G proteins play a critical role in transducing a large variety of signals into intracellular responses, Increasingly, there is evidence that G proteins may play other roles as well. Dominant-negative constructs of the ct subunit of G proteins would be useful in studying the roles of G proteins in a variety of processes, but the currently available dominant-negative constructs, which target Mg2+-binding sites, are rather leaky. A variety of studies have implicated the carboxyl terminus of G protein alpha subunits in both mediating receptor-G protein interaction and in receptor selectivity. Thus we have made minigene plasmid constructs that encode oligonucleotide sequences corresponding to the carboxyl-terminal undecapeptide of G alpha(i), G alpha(q), Or G alpha(s) To determine whether overexpression of the carboxyl-terminal peptide would block cellular responses, we used as a test system the activation of the M-2 muscarinic receptor activated K+ channels in HEK 293 cells.

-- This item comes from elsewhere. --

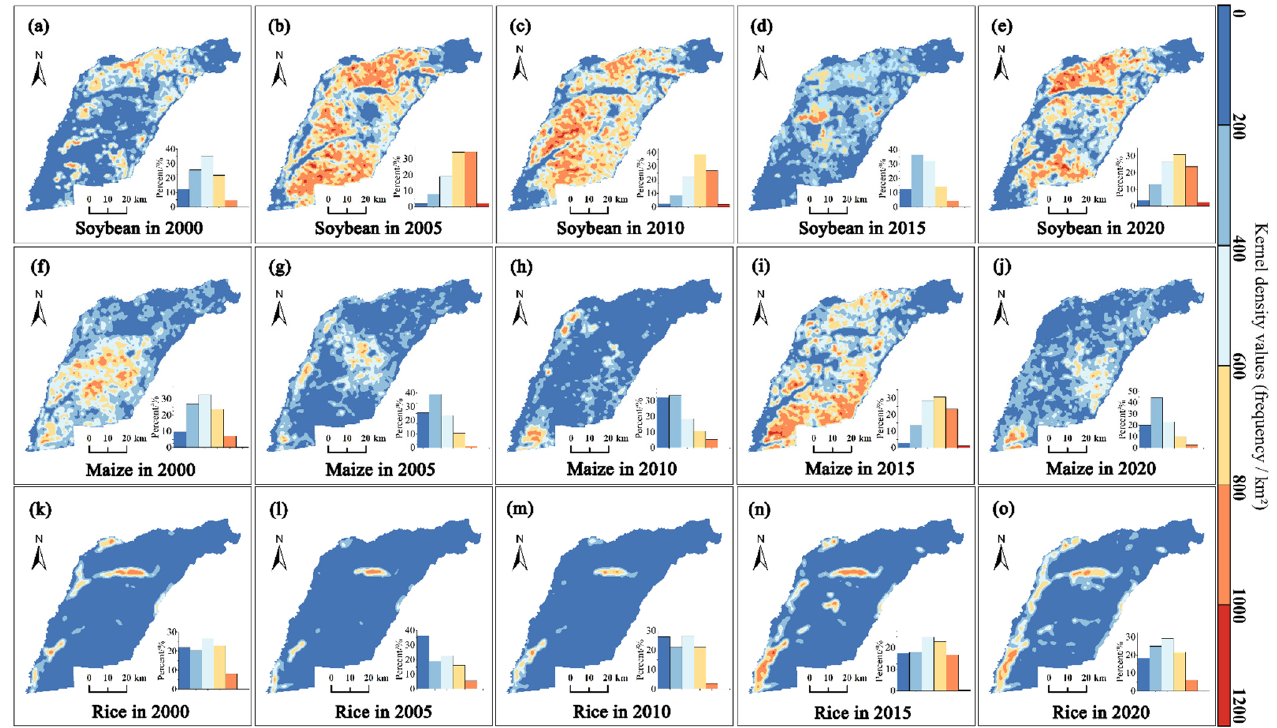
Figure 3. Kernel density of soybean ( a – e ); maize ( f – j ); rice ( k – o ) in 2000, 2005, 2010, 2015, and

The minigenes were transiently transfected along with G protein-regulated inwardly rectifying K+ channels (GIRK) into HER 293 cells that stably express the M-2 muscarinic receptor. The presence of the G alpha(i) carboxyl-terminal peptide results in specific inhibition of GIRK activity in response to agonist stimulation of the M-2 muscarinic receptor. The G alpha(i) minigene construct completely blocks agonist-mediated M-2 mAChR K+ channel response whereas the control minigene constructs (empty vector, pcDNA3,1, and the G alpha carboxyl peptide in random order, pcDNA-G alpha(i)R) had no effect on agonist-mediated M-2 muscarinic receptor GIRK response. The inhibitory effects of the G alpha i minigene construct were specific because overexpression of peptides corresponding to the carboxyl terminus of G alpha(q) Or G alpha(s) had no effect on M-2 muscarinic receptor stimulation of the K+ channel.